Nesse sentido, muitos questionam a necessidade do teto de gastos, como mecanismo de redução do déficit público e consequentemente da própria dívida pública nacional:
Não por aquilo que se comprovou como experiência empírica vivida nos últimos anos, em que os críticos acusam o governo de ter rompido o teto em cerca de R$ 795 bilhões; por outro lado, ignorando que mesmo assim, houve registro de superávit primário de 1,4% do PIB (isto é, as contas públicas fecharam no "azul"), e a redução da dívida para 77,1% - quando as previsões mais catastróficas previam dívida em 100% do Produto Interno Bruto nacional.
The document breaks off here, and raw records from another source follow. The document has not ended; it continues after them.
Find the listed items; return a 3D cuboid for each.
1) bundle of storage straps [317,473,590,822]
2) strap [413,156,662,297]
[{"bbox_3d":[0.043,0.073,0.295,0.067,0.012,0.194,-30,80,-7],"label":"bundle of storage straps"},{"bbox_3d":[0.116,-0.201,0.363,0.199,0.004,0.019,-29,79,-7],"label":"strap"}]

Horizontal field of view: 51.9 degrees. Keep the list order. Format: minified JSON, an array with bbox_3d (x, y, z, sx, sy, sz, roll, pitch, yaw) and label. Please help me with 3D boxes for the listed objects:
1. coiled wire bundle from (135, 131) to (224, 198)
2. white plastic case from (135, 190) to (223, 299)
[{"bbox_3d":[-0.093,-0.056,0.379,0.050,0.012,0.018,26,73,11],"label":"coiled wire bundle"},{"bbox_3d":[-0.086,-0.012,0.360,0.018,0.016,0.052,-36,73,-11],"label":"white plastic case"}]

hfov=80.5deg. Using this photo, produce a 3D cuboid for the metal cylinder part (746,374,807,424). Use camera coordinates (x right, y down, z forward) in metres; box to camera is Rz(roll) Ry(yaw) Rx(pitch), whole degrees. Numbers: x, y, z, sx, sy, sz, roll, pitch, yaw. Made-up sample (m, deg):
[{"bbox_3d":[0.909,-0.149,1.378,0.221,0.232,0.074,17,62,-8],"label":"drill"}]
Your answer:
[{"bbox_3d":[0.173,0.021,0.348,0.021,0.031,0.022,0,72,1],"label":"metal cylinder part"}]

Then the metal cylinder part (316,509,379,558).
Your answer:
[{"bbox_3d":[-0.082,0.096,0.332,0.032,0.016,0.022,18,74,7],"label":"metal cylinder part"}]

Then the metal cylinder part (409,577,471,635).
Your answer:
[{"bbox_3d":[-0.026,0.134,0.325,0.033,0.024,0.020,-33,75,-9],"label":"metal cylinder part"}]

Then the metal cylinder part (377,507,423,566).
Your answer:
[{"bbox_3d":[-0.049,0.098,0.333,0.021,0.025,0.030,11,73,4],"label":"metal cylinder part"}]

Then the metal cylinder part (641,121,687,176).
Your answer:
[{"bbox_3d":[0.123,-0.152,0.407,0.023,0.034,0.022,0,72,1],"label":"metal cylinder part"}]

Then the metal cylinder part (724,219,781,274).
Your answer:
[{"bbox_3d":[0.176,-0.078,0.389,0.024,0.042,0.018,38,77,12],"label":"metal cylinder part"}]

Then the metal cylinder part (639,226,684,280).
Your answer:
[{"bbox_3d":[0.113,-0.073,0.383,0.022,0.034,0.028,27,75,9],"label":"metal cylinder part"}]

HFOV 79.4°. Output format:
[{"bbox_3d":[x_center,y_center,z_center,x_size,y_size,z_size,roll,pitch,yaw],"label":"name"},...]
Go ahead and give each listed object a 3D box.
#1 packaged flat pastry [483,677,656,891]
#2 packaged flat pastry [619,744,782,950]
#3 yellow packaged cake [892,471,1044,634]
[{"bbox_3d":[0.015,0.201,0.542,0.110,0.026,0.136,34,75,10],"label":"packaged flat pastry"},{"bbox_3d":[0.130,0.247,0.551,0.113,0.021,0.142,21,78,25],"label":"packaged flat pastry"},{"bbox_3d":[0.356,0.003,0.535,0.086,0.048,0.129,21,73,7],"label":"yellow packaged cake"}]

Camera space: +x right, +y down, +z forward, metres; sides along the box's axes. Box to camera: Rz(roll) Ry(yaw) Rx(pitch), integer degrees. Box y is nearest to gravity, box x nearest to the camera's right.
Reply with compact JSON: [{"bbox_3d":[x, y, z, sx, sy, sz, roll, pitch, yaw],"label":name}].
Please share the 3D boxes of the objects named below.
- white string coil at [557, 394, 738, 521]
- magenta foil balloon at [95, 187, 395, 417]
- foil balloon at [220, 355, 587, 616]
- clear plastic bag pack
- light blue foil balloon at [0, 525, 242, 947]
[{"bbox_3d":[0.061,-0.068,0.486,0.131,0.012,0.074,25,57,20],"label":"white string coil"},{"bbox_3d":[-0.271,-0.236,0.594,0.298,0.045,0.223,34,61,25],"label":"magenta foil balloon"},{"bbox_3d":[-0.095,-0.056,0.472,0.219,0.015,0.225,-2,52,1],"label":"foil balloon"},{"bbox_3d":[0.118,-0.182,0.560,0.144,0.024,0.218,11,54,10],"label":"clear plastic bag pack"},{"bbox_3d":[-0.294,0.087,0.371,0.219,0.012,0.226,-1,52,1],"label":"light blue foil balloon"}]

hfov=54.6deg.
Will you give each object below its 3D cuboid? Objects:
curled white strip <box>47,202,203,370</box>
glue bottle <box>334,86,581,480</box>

Porém, é importante lembrar que quase todas as economias do mundo são deficitárias, ou seja, o que arrecadam com impostos é quase sempre insuficiente para cobrir os gastos do governo através de serviços públicos prestados à população; o diferencial é como elas são financiadas, tanto no que diz respeito às fontes de receita tradicionais por via tributária, ou as financeiras que se dão por emissão de títulos públicos de dívida.
A outra diferença de países mais desenvolvidos que a do Brasil, é que em muitos casos, o nível de dívida com relação a suas economias, compromete se não todo o Produto Interno Bruto, mas chegando a ultrapassar o volume total do produto nacional desses países, como é o caso do Japão cuja a dívida ultrapassa os 120% do PIB, ou da Itália que chega a ser duas vezes o valor total de seu PIB.
Portanto, a situação do Brasil é inversa a de economias desenvolvidas, pois o nível de endividamento é razoavelmente baixo, porém, com um custo de rolagem expressivamente superior ao de economias contemporâneas tradicionais conhecidas como do meio "Ocidental".
O desafio agora é outro: adotar uma âncora fiscal para o limite do endividamento (e não dos gastos), manter o superávit primário e a inflação estáveis, garantindo ainda um crescimento modesto de ao menos de 2,5% da economia brasileira em 2023. Cabe a quem prometeu o que não devia, arcar com um orçamento mais dentro da realidade e trabalhar com isso até que as condições permitam mudanças graduais nesse sentido.